Wow, so we can now pin down inducing HF neogenesis to 3 proteins?

Those three proteins can convert ordinary dermal fibroblasts into something like inductive dermal papilla cells, but that's not the end of the story. In most of their experiments, they were using keratinocytes from newborn rats, but they also did one experiment with adult keratinocytes and found that those formed new hair follicles much less efficiently than the newborn rat keratinocytes when combined with the induced DP-like cells.

Skin extracts from E15.5-17.5, the time period when HF morphogenesis is initiated (Figure S1a), induced new HFs from P1 mouse keratinocytes (Figures 1b and 1b'; Figures S1b and S1b'), with highest inductivity at E16.5 (70%). With serial dilution, the E16.5 extract gradually lose its HF inductivity (Figures S1c and S1c'). The E16.5 extract also induced HF neogenesis from adult mouse keratinocytes, albeit at a lower rate (20%) as compared with P1 keratinocytes (Figures S1b and S1b').

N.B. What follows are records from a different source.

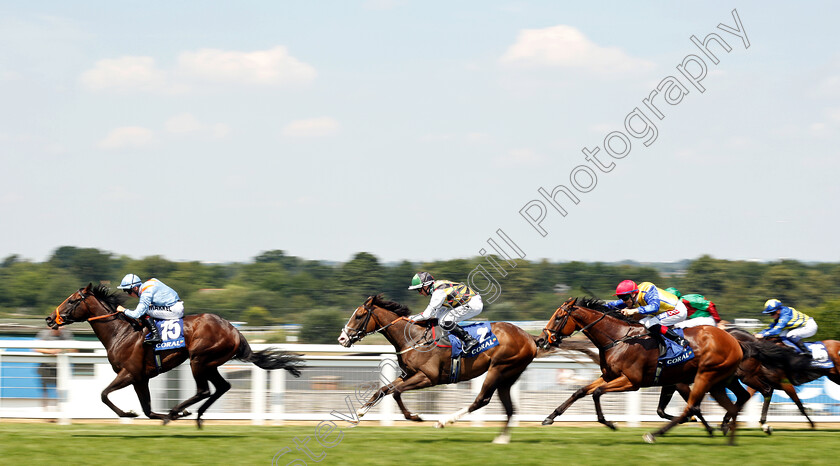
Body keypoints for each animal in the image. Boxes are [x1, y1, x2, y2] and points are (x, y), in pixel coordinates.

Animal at [45, 282, 302, 428]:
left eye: (72, 300)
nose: (49, 319)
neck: (121, 332)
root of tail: (234, 330)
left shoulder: (130, 373)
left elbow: (104, 395)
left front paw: (129, 413)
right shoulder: (141, 378)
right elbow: (147, 410)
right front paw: (151, 415)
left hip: (199, 359)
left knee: (204, 389)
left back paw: (177, 411)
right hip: (211, 363)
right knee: (222, 386)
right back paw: (196, 416)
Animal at [336, 294, 544, 444]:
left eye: (359, 315)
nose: (342, 338)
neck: (413, 337)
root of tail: (529, 336)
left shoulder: (427, 377)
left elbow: (396, 392)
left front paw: (415, 417)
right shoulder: (408, 374)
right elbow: (383, 389)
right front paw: (359, 413)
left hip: (499, 369)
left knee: (481, 399)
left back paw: (444, 421)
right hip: (508, 376)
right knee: (510, 408)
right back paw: (501, 439)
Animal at [540, 298, 748, 444]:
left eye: (558, 317)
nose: (542, 340)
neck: (618, 339)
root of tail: (733, 340)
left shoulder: (632, 381)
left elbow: (597, 393)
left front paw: (610, 423)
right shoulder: (609, 376)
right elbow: (580, 391)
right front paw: (550, 417)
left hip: (706, 375)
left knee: (692, 407)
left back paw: (658, 434)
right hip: (720, 380)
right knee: (739, 398)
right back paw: (725, 428)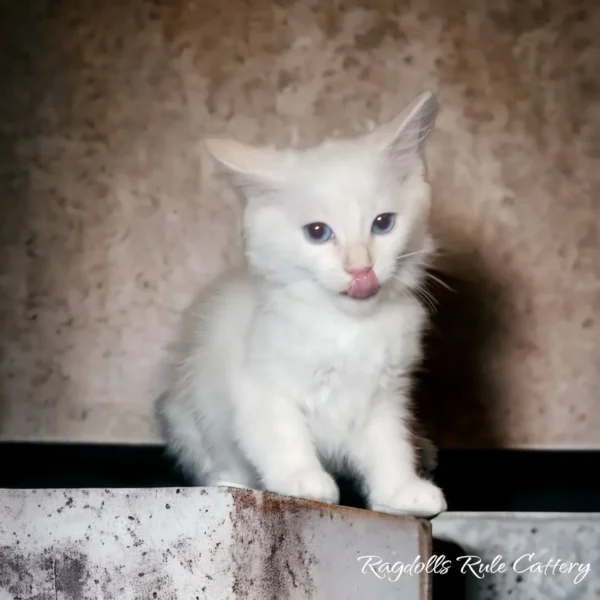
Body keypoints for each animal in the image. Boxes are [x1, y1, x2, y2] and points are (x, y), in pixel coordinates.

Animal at [157, 91, 448, 516]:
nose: (361, 269)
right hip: (186, 411)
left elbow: (389, 445)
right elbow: (282, 434)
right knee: (216, 456)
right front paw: (303, 480)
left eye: (383, 224)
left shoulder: (386, 397)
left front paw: (400, 491)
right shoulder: (260, 384)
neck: (348, 327)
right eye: (317, 233)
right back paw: (228, 480)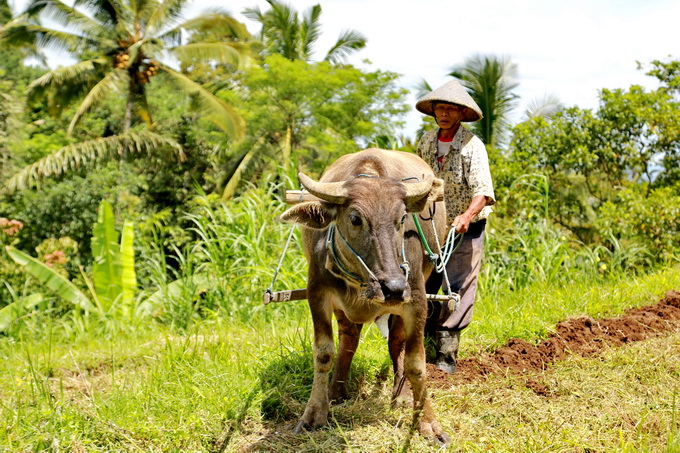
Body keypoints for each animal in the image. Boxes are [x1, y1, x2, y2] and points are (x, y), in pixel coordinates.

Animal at [278, 147, 448, 442]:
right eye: (356, 219)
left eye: (401, 219)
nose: (393, 287)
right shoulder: (317, 295)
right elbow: (323, 354)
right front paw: (315, 412)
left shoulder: (416, 300)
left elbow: (417, 363)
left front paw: (428, 422)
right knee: (349, 338)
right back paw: (335, 392)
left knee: (396, 344)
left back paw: (401, 396)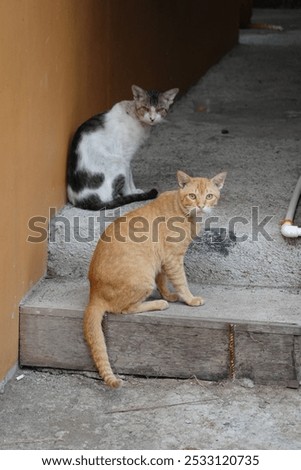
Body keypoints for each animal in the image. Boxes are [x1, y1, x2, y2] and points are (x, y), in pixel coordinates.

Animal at [82, 171, 225, 388]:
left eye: (209, 196)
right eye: (192, 196)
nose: (200, 205)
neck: (186, 212)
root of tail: (94, 292)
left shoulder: (163, 260)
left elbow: (163, 280)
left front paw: (169, 295)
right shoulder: (173, 258)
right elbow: (181, 282)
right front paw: (189, 299)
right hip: (143, 279)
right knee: (123, 309)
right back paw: (159, 303)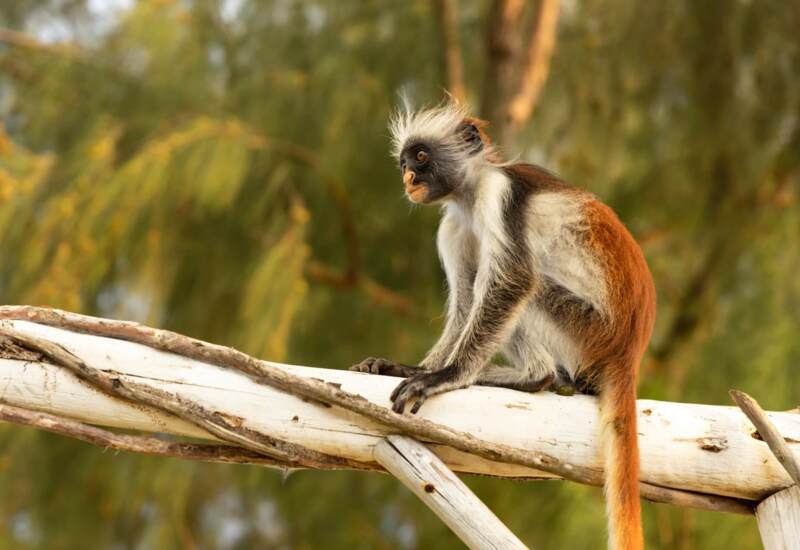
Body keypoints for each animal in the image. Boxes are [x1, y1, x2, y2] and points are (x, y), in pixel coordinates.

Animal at [351, 101, 656, 550]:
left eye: (420, 157)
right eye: (404, 162)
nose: (408, 177)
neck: (470, 192)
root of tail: (628, 351)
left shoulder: (500, 197)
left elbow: (512, 281)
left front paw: (443, 376)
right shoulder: (453, 224)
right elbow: (464, 304)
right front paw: (409, 368)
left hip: (586, 332)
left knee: (526, 285)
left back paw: (535, 376)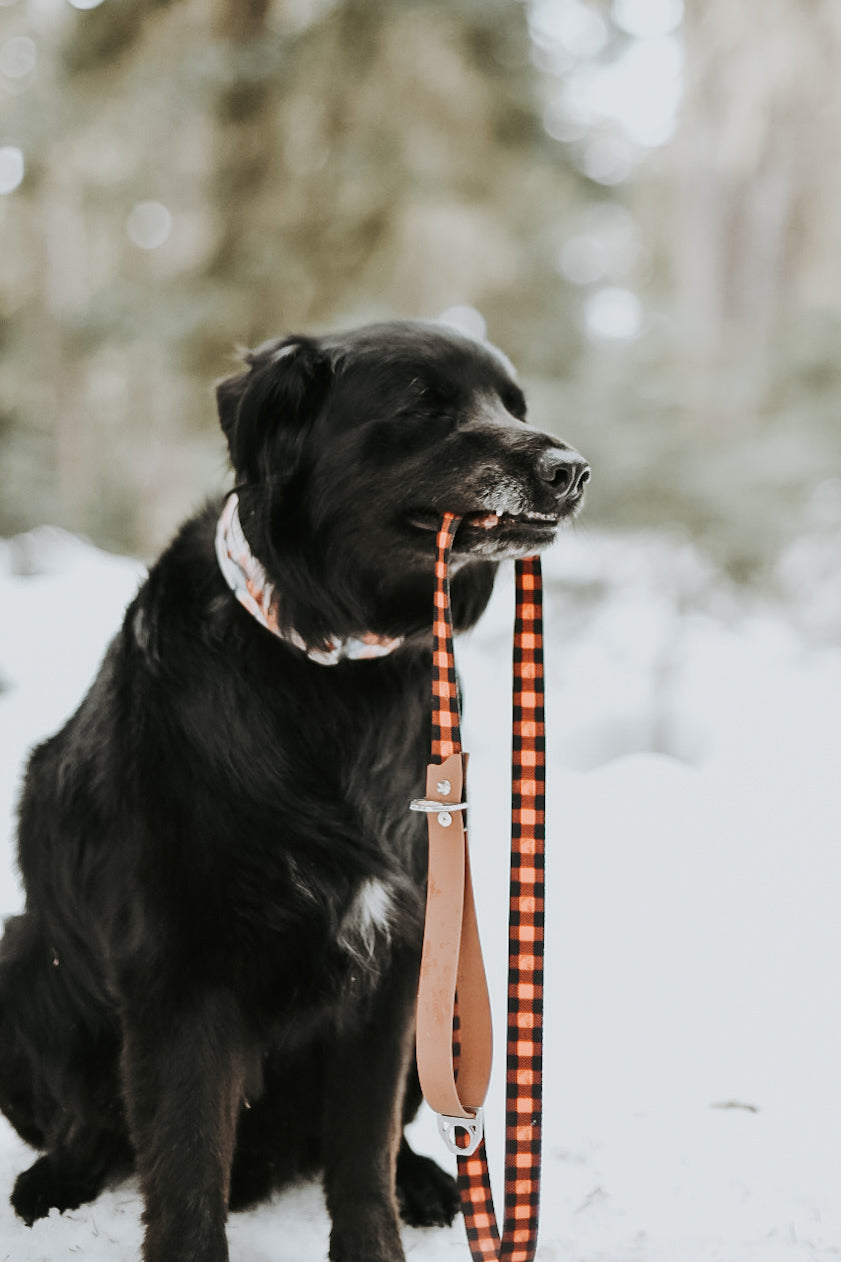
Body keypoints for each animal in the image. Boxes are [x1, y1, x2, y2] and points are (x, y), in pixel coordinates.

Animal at [0, 320, 585, 1256]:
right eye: (422, 404)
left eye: (512, 405)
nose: (571, 470)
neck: (330, 660)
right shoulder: (181, 977)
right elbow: (186, 1171)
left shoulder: (398, 965)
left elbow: (361, 1154)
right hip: (23, 955)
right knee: (90, 1129)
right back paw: (53, 1181)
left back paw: (427, 1180)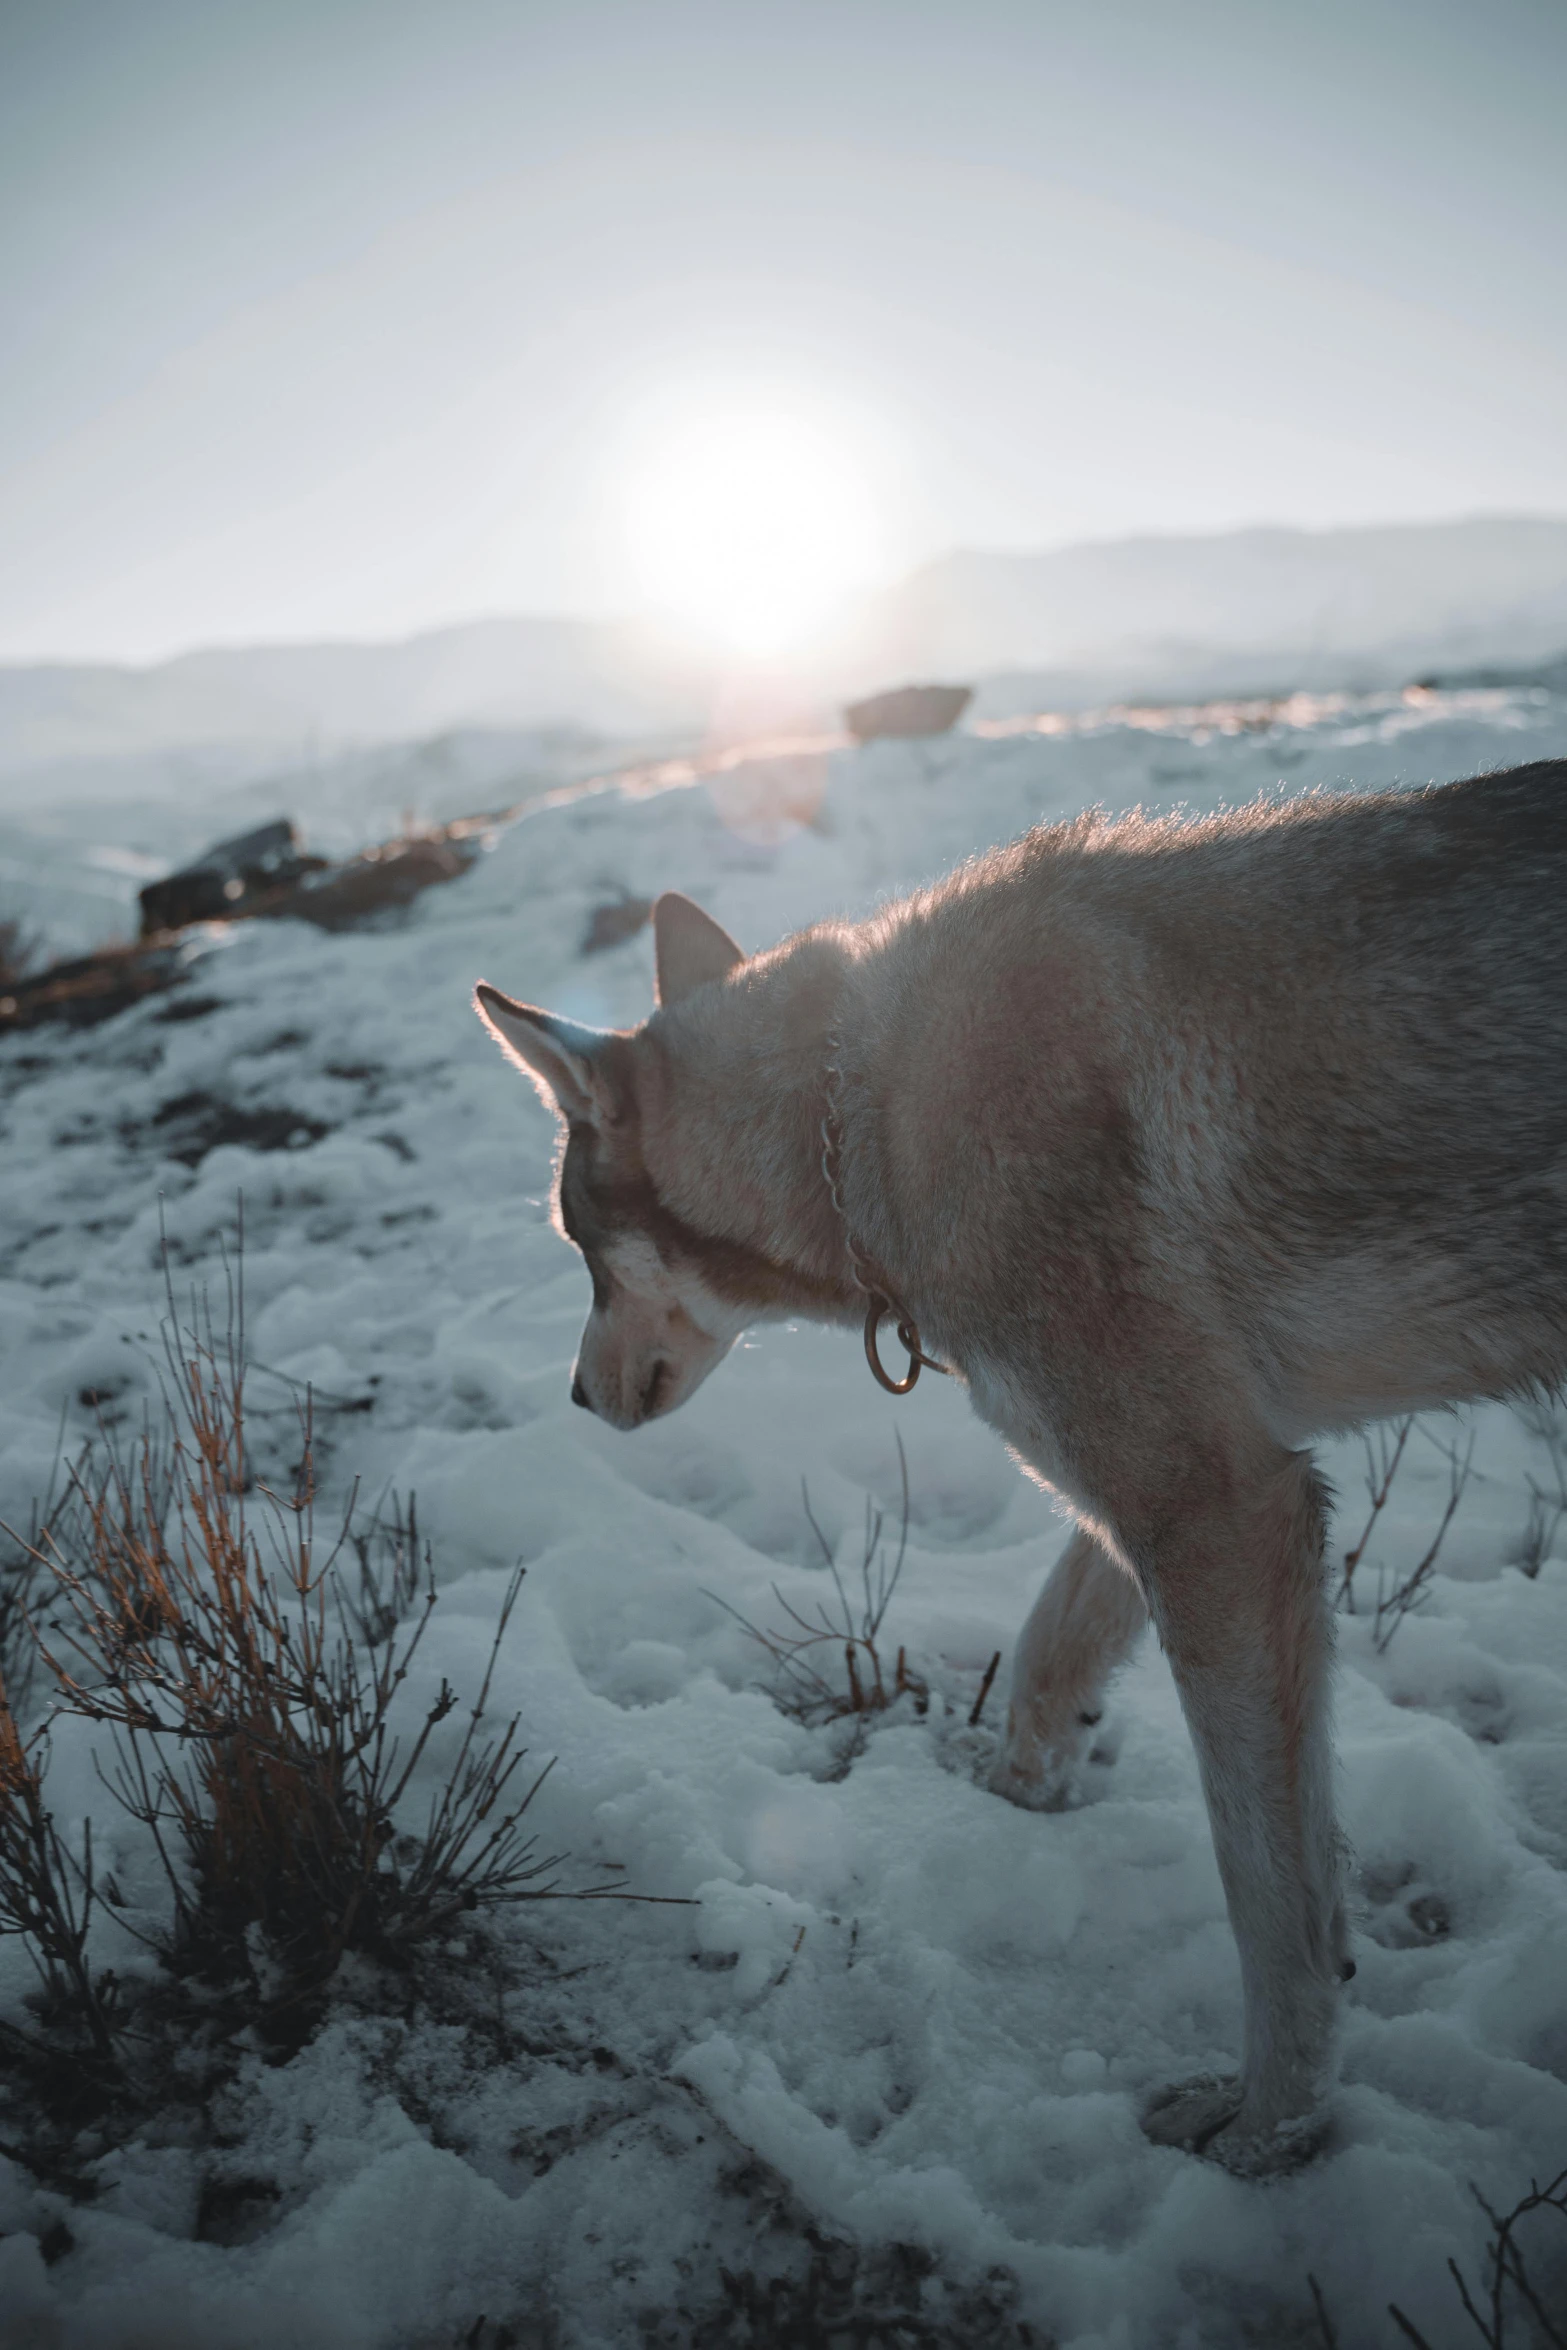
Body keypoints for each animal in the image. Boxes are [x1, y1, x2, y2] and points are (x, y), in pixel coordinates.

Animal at [472, 761, 1567, 2171]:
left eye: (580, 1253)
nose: (571, 1394)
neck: (858, 1121)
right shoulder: (1179, 1487)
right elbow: (1047, 1661)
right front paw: (1010, 1807)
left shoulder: (1215, 1509)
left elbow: (1272, 1899)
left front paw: (1268, 2132)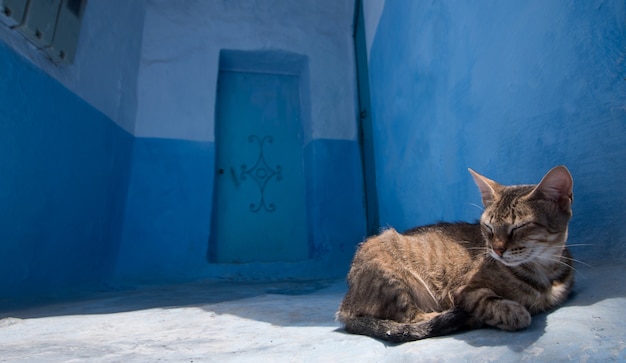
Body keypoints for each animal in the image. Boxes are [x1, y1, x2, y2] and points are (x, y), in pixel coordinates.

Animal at [334, 166, 572, 342]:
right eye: (488, 227)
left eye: (519, 227)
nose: (497, 250)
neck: (543, 270)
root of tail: (347, 303)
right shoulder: (461, 290)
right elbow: (490, 301)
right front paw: (514, 312)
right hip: (389, 267)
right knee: (410, 320)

With this method, there's still the problem of the keratinocytes. There was another neogenesis study from last year done on mouse cells, and they found that compared to newborn epidermal cells, adult epidermal cells differentiate prematurely in culture. Maybe that has something to do with it.

The biggest difference we observed is that adult cells quickly differentiate in culture. Compared with the newborn culture, in which epidermal differentiation genes become enriched at later stages (D7), many EDC genes start to be enriched from 6 h or day 1 in adult cultures (Fig. 6B and SI Appendix, Fig. S8F), which could be one of the main reasons that cells lose their competence to regenerate hairs and terminally differentiate.

Protein Kinase C (PKC) is an important regulator of epidermal differentiation, so in last year's study they used a PKC inhibitor to stop the keratinocytes from differentiating too early. Maybe then you could use something like the three-protein extract with dermal fibroblasts to produce DP-like cells, and a PKC inhibitor (and perhaps other things?) for some time to maintain the competence of adult keratinocytes for long enough to make more new follicles?

So theoretically are we looking at a new culturing method or an in vivo treatment?

This study was a new culturing method, but for all I know it could be adapted somehow for use in vivo, like with wounding for example.